I was indoctrinated into cogsci as an MIT Course IX major in the 80s, and really that's what I think about when I think about the field. I have no idea if MIT itself is considered "mainstream" or not, though.

Comment author: JoshuaZ 29 April 2012 09:23:22PM 1 point [-]

As someone who has taken cogsci classes more recently than that, I don't think the timing of the research is that relevant or anything else. Your earlier comment seems to summarize decently what aspects are not part of mainstream cogsci (or possibly even mainstream thought at all).

Comment author: fubarobfusco 29 April 2012 12:28:58AM 0 points [-]

Between those and Jaynes' Probability Theory, Pearl's Causality, and Drescher's Good and Real you have quite a lot of it.

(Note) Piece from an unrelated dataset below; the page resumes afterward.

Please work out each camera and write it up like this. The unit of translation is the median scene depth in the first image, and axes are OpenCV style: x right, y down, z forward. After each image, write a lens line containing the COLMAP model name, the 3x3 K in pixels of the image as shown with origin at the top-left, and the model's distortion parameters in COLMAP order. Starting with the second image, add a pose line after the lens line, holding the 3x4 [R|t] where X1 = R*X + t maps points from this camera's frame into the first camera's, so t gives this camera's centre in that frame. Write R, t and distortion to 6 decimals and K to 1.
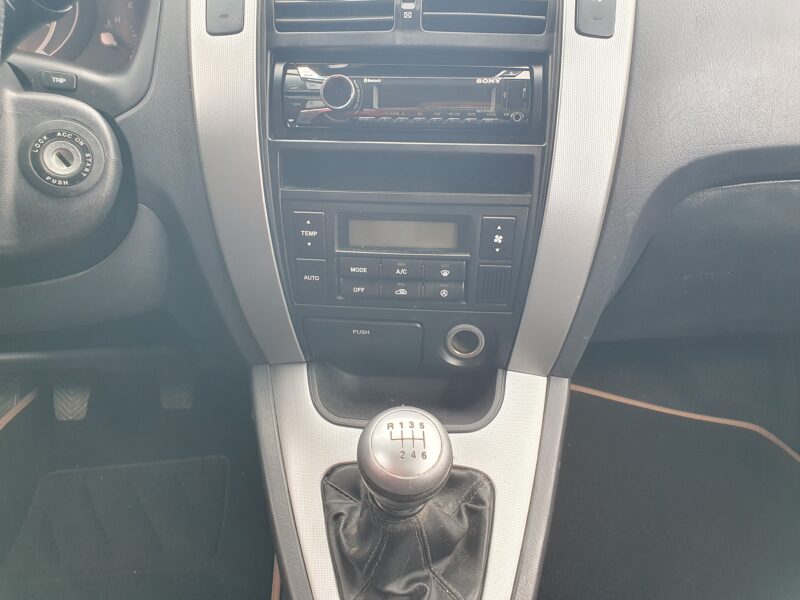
lens RADIAL K [[619.4, 0, 396.1], [0, 619.4, 299.9], [0, 0, 1]] dist [0.024331, -0.010618]
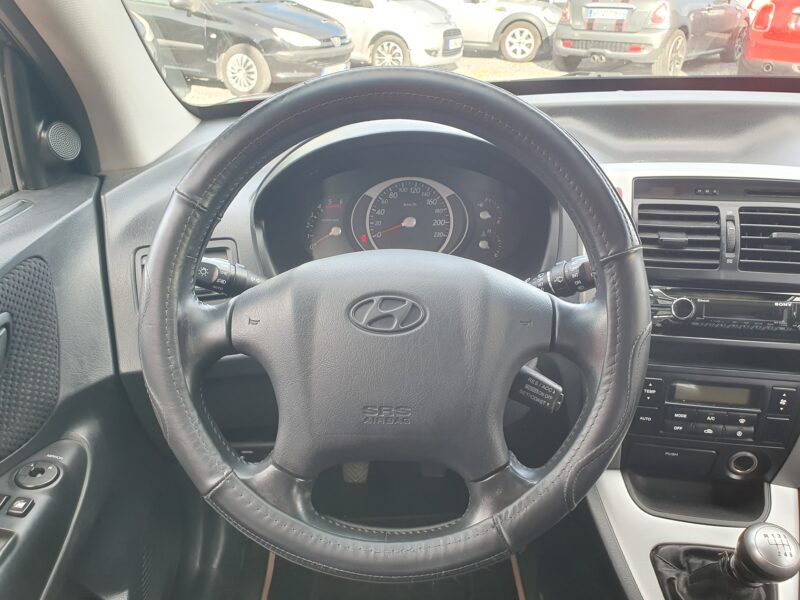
lens RADIAL K [[619.4, 0, 396.1], [0, 619.4, 299.9], [0, 0, 1]] dist [0.024331, -0.010618]
pose [[0.998768, 0.023449, -0.043728, -0.705808], [-0.025250, 0.998836, -0.041109, -0.254508], [0.042714, 0.042162, 0.998197, -0.574007]]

Comment author: David_Gerard 29 April 2012 08:35:57AM 5 points [-]

AIUI Eliezer didn't actually read Good and Real until the sequences were finished.

Comment author: ChrisHallquist 29 April 2012 02:44:10AM *  -1 points [-]

Really need to read both of these books.

EDIT: On second thought, which sequences were these?

Comment author: lukeprog 29 April 2012 05:45:11AM 0 points [-]

All the parts on heuristics and biases and Bayesianism and evolutionary psychology.